Applied Materials announced a long-term joint development agreement with EssilorLuxottica to accelerate commercialization of AR and AI-powered smart eyewear optics platforms. While this diversifies AMAT's end-market exposure beyond semiconductor fabrication into consumer optics, the agreement is multi-year and unlikely to contribute materially to revenue or profits in the next 2-3 years. The core investment thesis remains unchanged: AMAT trades at 39.9x P/E despite waning market share in its core WFE business due to US-China export controls and unfavorable product mix. The company's recent operating margin has been pressured by a $253M BIS settlement and ongoing compliance costs, and its China exposure (30% of FY2025 revenue) remains a binary risk.
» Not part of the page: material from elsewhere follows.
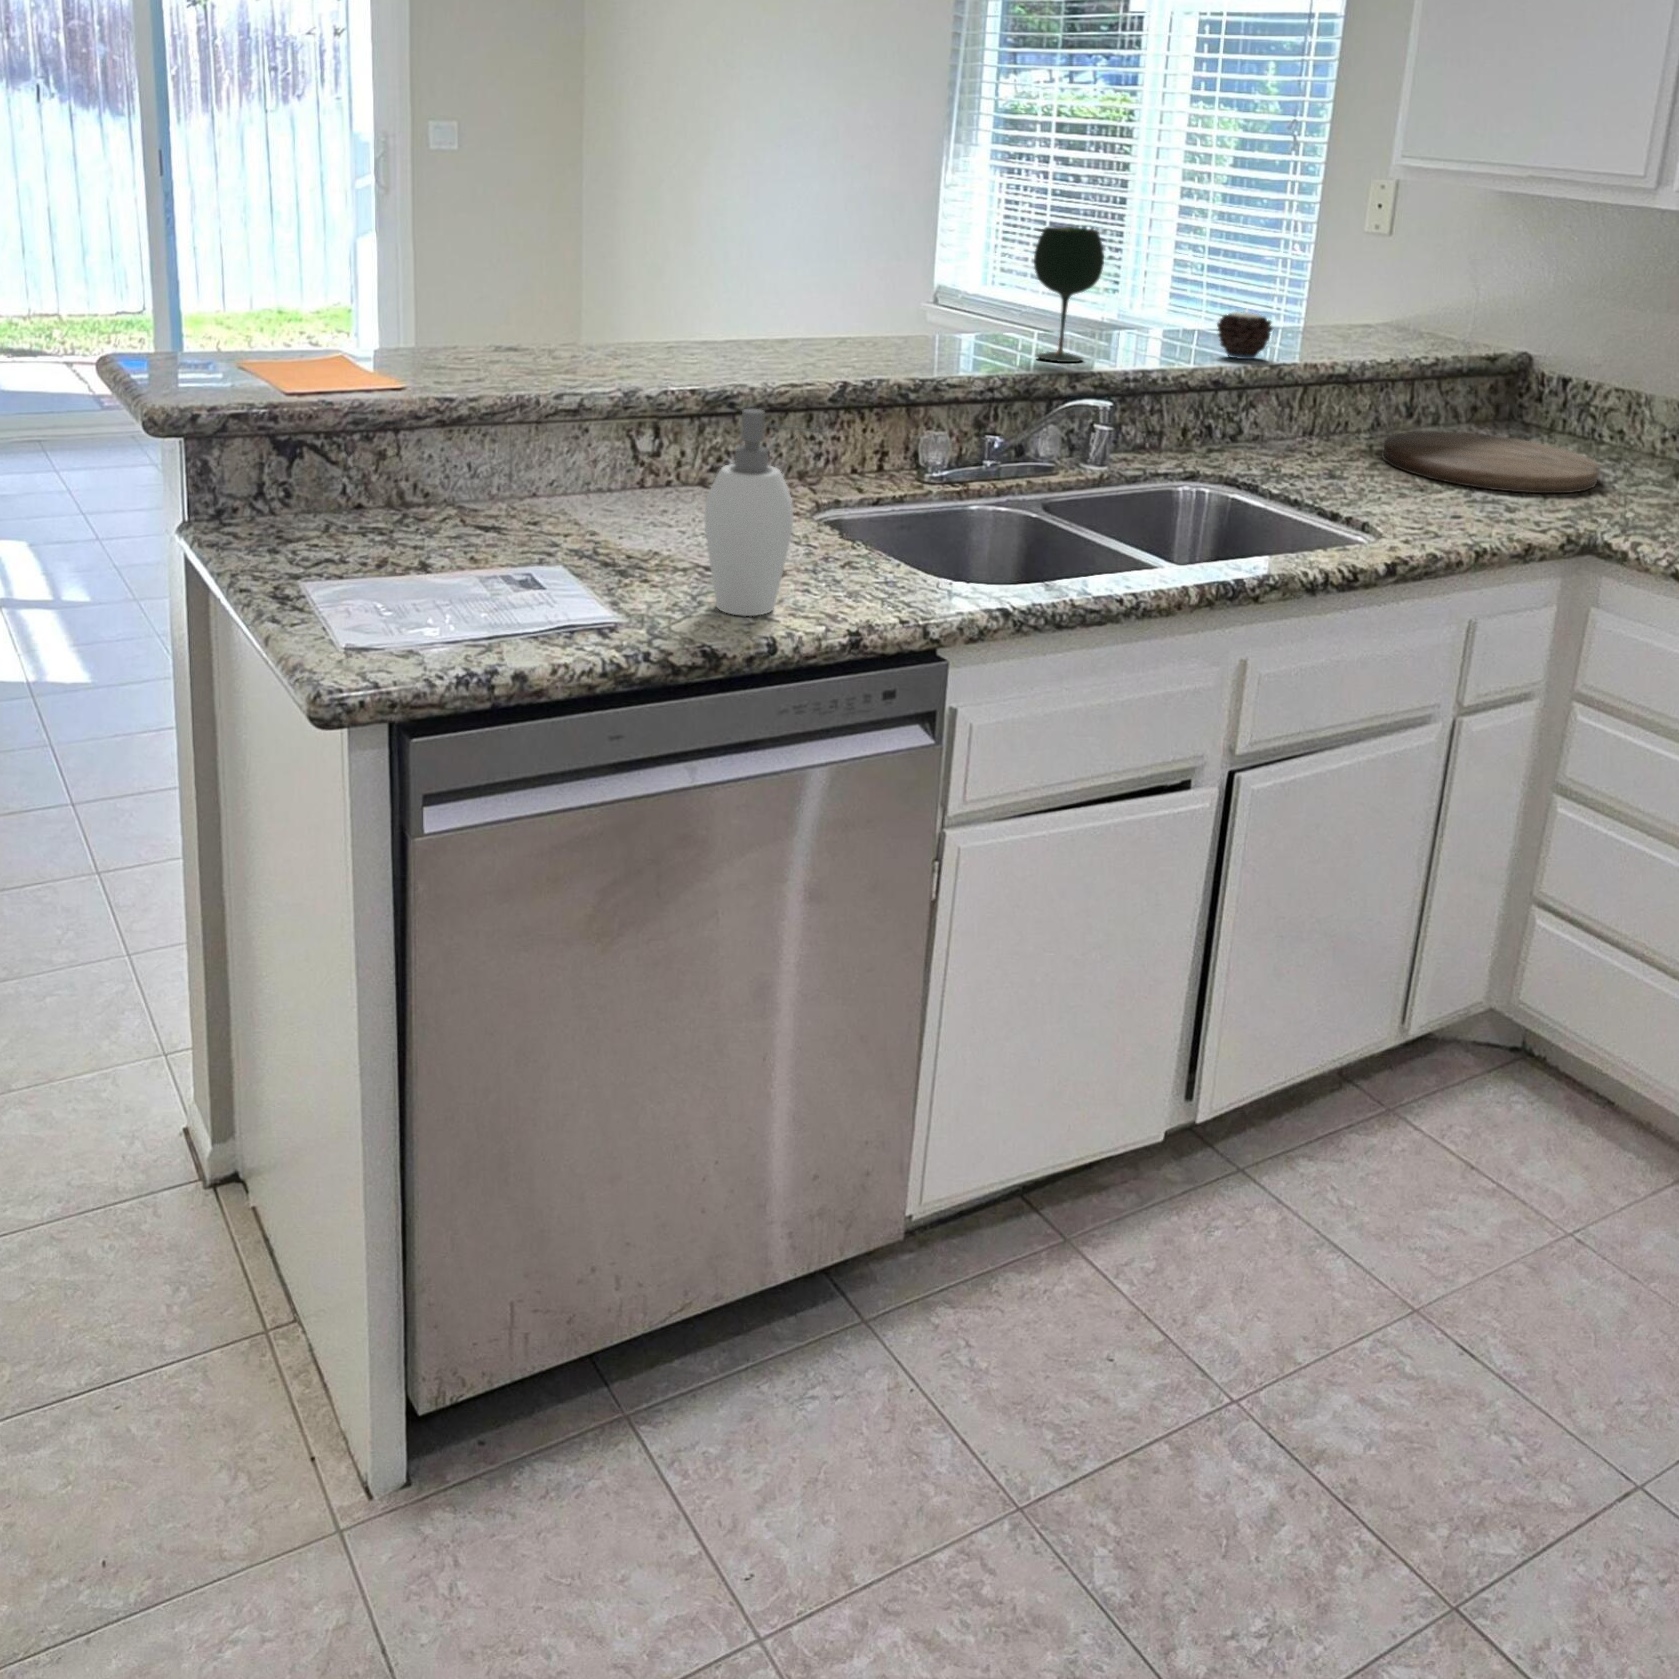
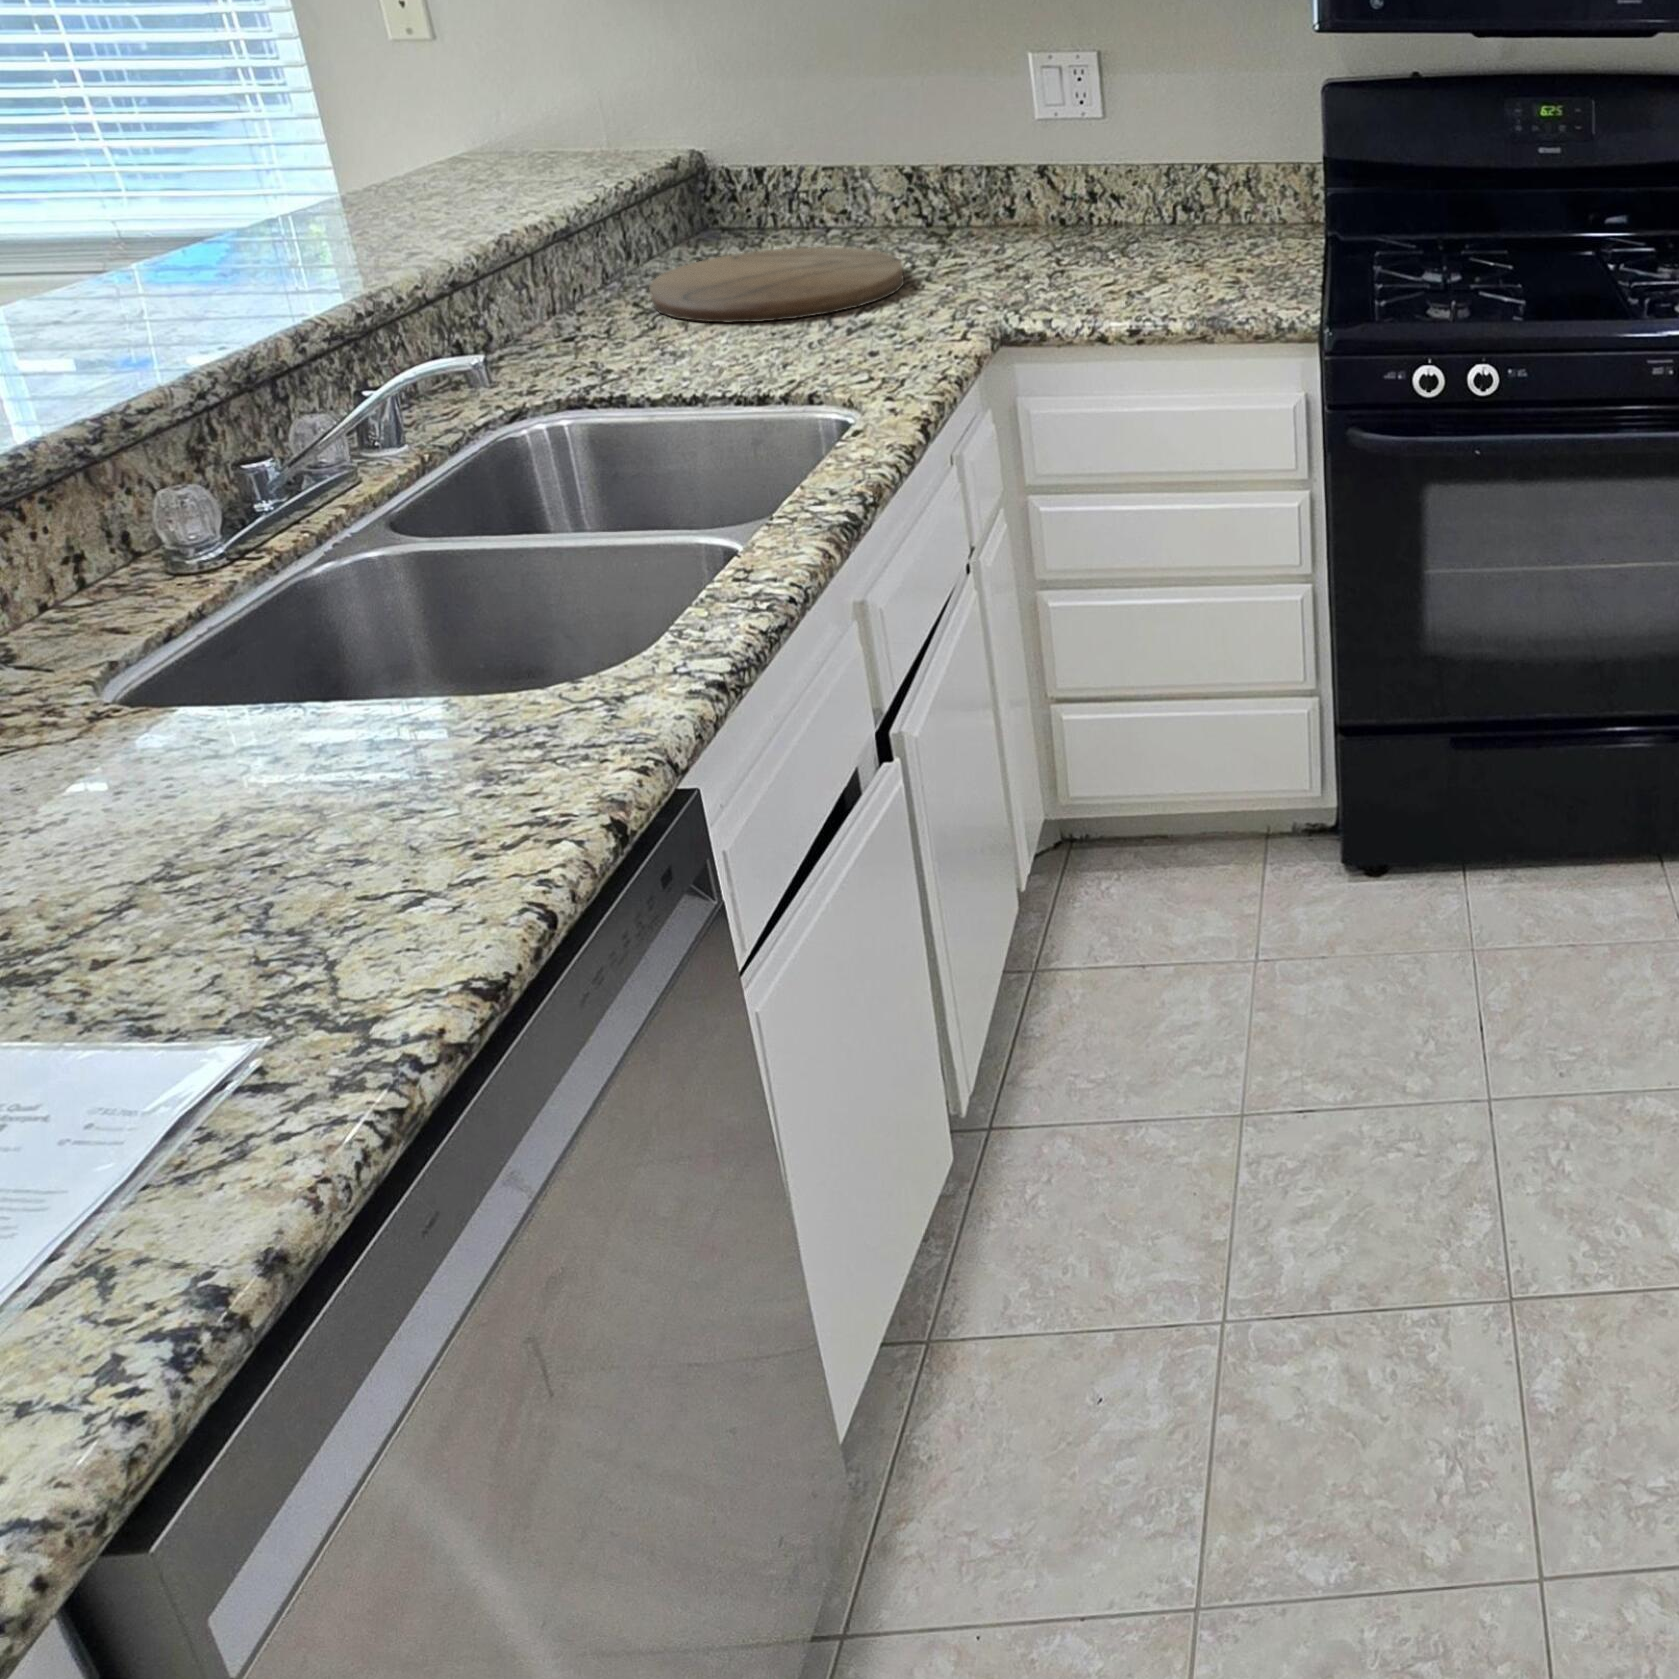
wine glass: present [1034,227,1104,362] -> none [74,115,234,328]
candle: present [1217,307,1273,359] -> none [360,173,448,247]
soap dispenser: present [704,409,825,616] -> none [270,541,461,897]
This partnership is a positive long-term optionality but does not address the near-term valuation and regulatory overhangs that underpin our WAIT rating.

Implication

Investors should view this as a non-material catalyst that confirms AMAT's technology leadership but does not change the fundamental thesis. At $427 with 39.9x P/E and 35.2x EV/EBITDA, the stock already prices in a robust AI-led upcycle. The real drivers to watch remain Q3 FY2026 results, any update on BIS settlement compliance, and evidence that WFE market share is stabilizing. Until these uncertainties resolve, waiting for a better entry point near $360 (our attractive entry) offers a superior risk-adjusted return.

Thesis delta

The EssilorLuxottica partnership adds a new growth vector in AR optics but does not alter the core investment thesis, which is constrained by high valuation, share loss in WFE, and export control risks. This is a long-term positive that does not justify paying current multiples.